On the first launch of Kindo, the game brings up a tutorial that explains the basic game mechanics to you. Basically, each player will have a “king” on the board, which is in the bottom left and upper right of the grid, and indicated by the crown icon. The goal of the game is to defeat the enemy by capturing their king. It sounds easy, but the game takes careful planning and strategy in order to succeed.
During each turn, players must expand their kingdom by setting down tiles, but the expansion can only happen on adjacent tiles. Two tiles can be placed on each player’s turn, unless the opponent starts to set their tiles on yours — when this happens, the other player gets up to two extra tiles on their upcoming turn. While you can take over the enemy’s tiles by doing it one-at-a-time, if you manage to cut off and isolate tiles from the king, then you gain control of them as well. Fortifications can be used too, which block the opponent from attacking your tile on one side, but take up a move. To fortify a tile, just swipe in the direction you want to add the wall to. The fortifications can change direction later, but they cannot be removed. The three tiles in the center cannot be fortified.
The magic in Kindo is the multiplayer, which can be done online through Game Center or locally on one device. If you opt for Game Center, you can invite a friend to play or get paired automatically with a random person who is awaiting an opponent. Regardless, each player will take turns setting down tiles to expand their kingdom and capture opposing squares on their way to capturing the king.

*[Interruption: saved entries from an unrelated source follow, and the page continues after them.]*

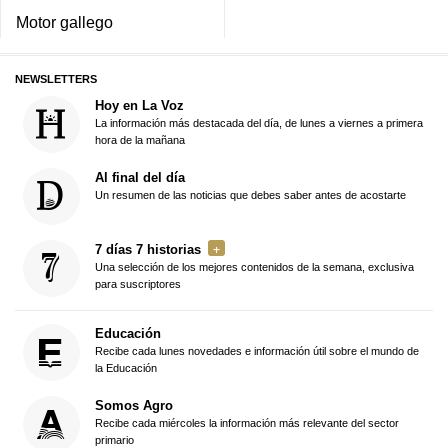
Motor gallego
NEWSLETTERS
Hoy en La Voz
La información más destacada del día, de lunes a viernes a primera
hora de la mañana
Al final del día
Un resumen de las noticias que debes saber antes de acostarte
7 días 7 historias
Una selección de los mejores contenidos de la semana, exclusiva
para suscriptores
Educación
Recibe cada lunes novedades e información útil sobre el mundo de
la Educación
Somos Agro
Recibe cada miércoles la información más relevante del sector
primario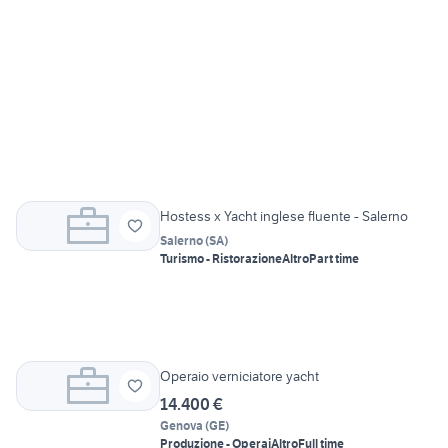
Hostess x Yacht inglese fluente - Salerno
Salerno
(
SA
)
Turismo - Ristorazione
Altro
Part time
Operaio verniciatore yacht
14.400 €
Genova
(
GE
)
Produzione - Operai
Altro
Full time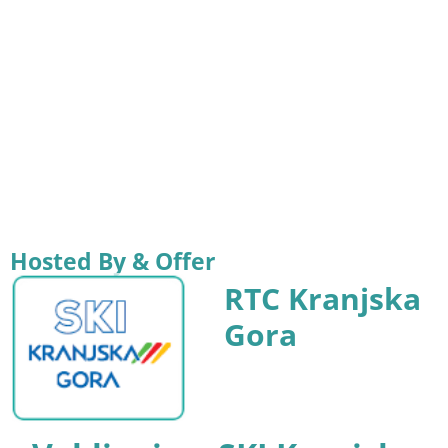
Hosted By & Offer
RTC Kranjska
Gora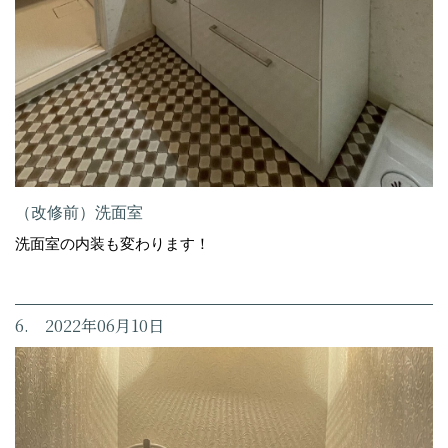
（改修前）洗面室
洗面室の内装も変わります！
6. 2022年06月10日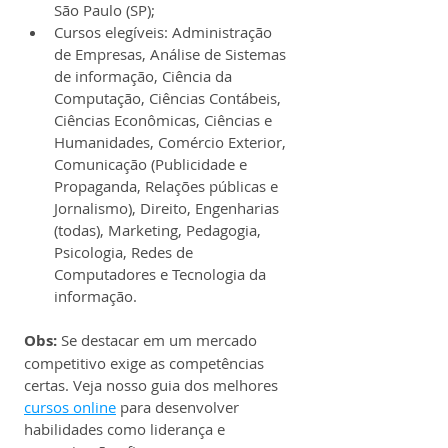
São Paulo (SP);
Cursos elegíveis: Administração 
de Empresas, Análise de Sistemas 
de informação, Ciência da 
Computação, Ciências Contábeis, 
Ciências Econômicas, Ciências e 
Humanidades, Comércio Exterior, 
Comunicação (Publicidade e 
Propaganda, Relações públicas e 
Jornalismo), Direito, Engenharias 
(todas), Marketing, Pedagogia, 
Psicologia, Redes de 
Computadores e Tecnologia da 
informação.
Obs:
 Se destacar em um mercado 
competitivo exige as competências 
certas. Veja nosso guia dos melhores 
cursos online
 para desenvolver 
habilidades como liderança e 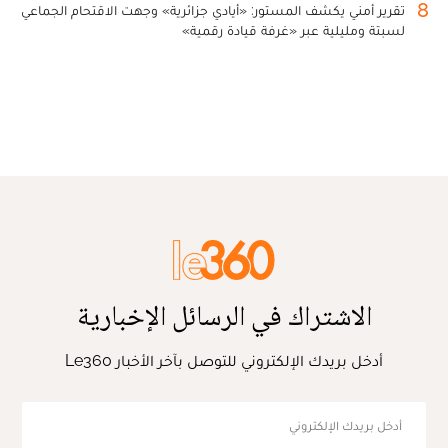
8
تقرير أمني يكشف المستور: «أيادي جزائرية» وجهت الاقتحام الجماعي
لسبتة ومليلية عبر «غرفة قيادة رقمية»
الاشتراك في الرسائل الإخبارية
أدخل بريدك الإلكتروني للتوصل بآخر الأخبار Le360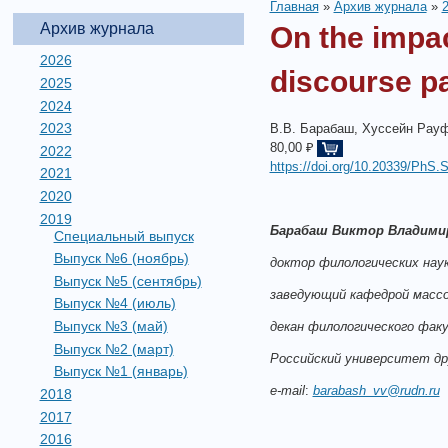
Главная
»
Архив журнала
»
Архив журнала
On the impact
2026
discourse p
2025
2024
2023
В.В. Барабаш, Хуссейн Рау
80,00 ₽
2022
https://doi.org/10.20339/PhS.
2021
2020
2019
Барабаш Виктор Владими
Специальный выпуск
Выпуск №6 (ноябрь)
доктор филологических нау
Выпуск №5 (сентябрь)
заведующий кафедрой массо
Выпуск №4 (июль)
Выпуск №3 (май)
декан филологического фак
Выпуск №2 (март)
Российский университет др
Выпуск №1 (январь)
e
-
mail
:
barabash_vv@rudn.ru
2018
2017
2016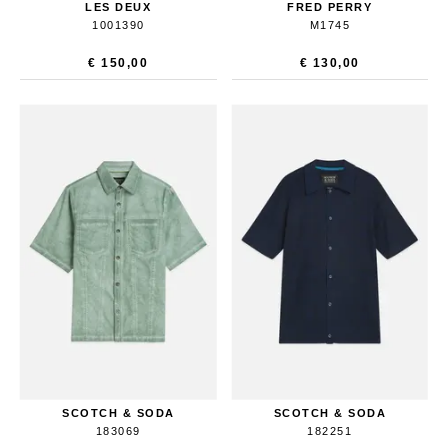
LES DEUX
FRED PERRY
1001390
M1745
€ 150,00
€ 130,00
SCOTCH & SODA
SCOTCH & SODA
183069
182251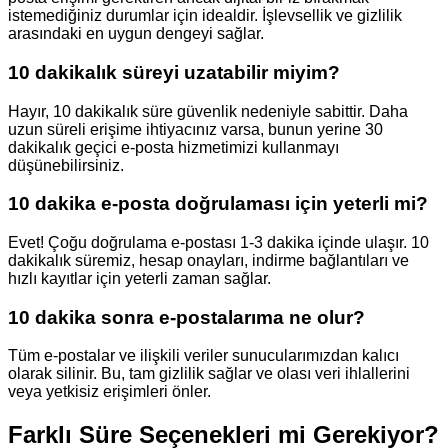
istemediğiniz durumlar için idealdir. İşlevsellik ve gizlilik
arasındaki en uygun dengeyi sağlar.
10 dakikalık süreyi uzatabilir miyim?
Hayır, 10 dakikalık süre güvenlik nedeniyle sabittir. Daha
uzun süreli erişime ihtiyacınız varsa, bunun yerine 30
dakikalık geçici e-posta hizmetimizi kullanmayı
düşünebilirsiniz.
10 dakika e-posta doğrulaması için yeterli mi?
Evet! Çoğu doğrulama e-postası 1-3 dakika içinde ulaşır. 10
dakikalık süremiz, hesap onayları, indirme bağlantıları ve
hızlı kayıtlar için yeterli zaman sağlar.
10 dakika sonra e-postalarıma ne olur?
Tüm e-postalar ve ilişkili veriler sunucularımızdan kalıcı
olarak silinir. Bu, tam gizlilik sağlar ve olası veri ihlallerini
veya yetkisiz erişimleri önler.
Farklı Süre Seçenekleri mi Gerekiyor?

If you don’t feel like playing with someone right away, and want some practice against the computer, Kindo offers that as well. Just choose the “AI” option when starting a new game and set your difficulty level: Easy, Normal, and Hard. I found the game to be a bit confusing at first, so playing against the computer helps train me on what to expect — I highly recommend doing this.
Even though I’m not terribly good with these types of games, I still love the challenge that they bring, and how they make me think. Throw in the multiplayer aspect (which works flawlessly), and you’ve got a keeper. Kindo may look like a simple (but stunning) game, but it’s far from that, and the level of complexity that can be involved is surprising. This is a game that I will be coming back to over and over with no regrets.
I highly recommend checking out Kindo if you enjoy turn-based strategy board games or just want a well thought out challenge. You can find Kindo on the App Store as a universal download for $1.99.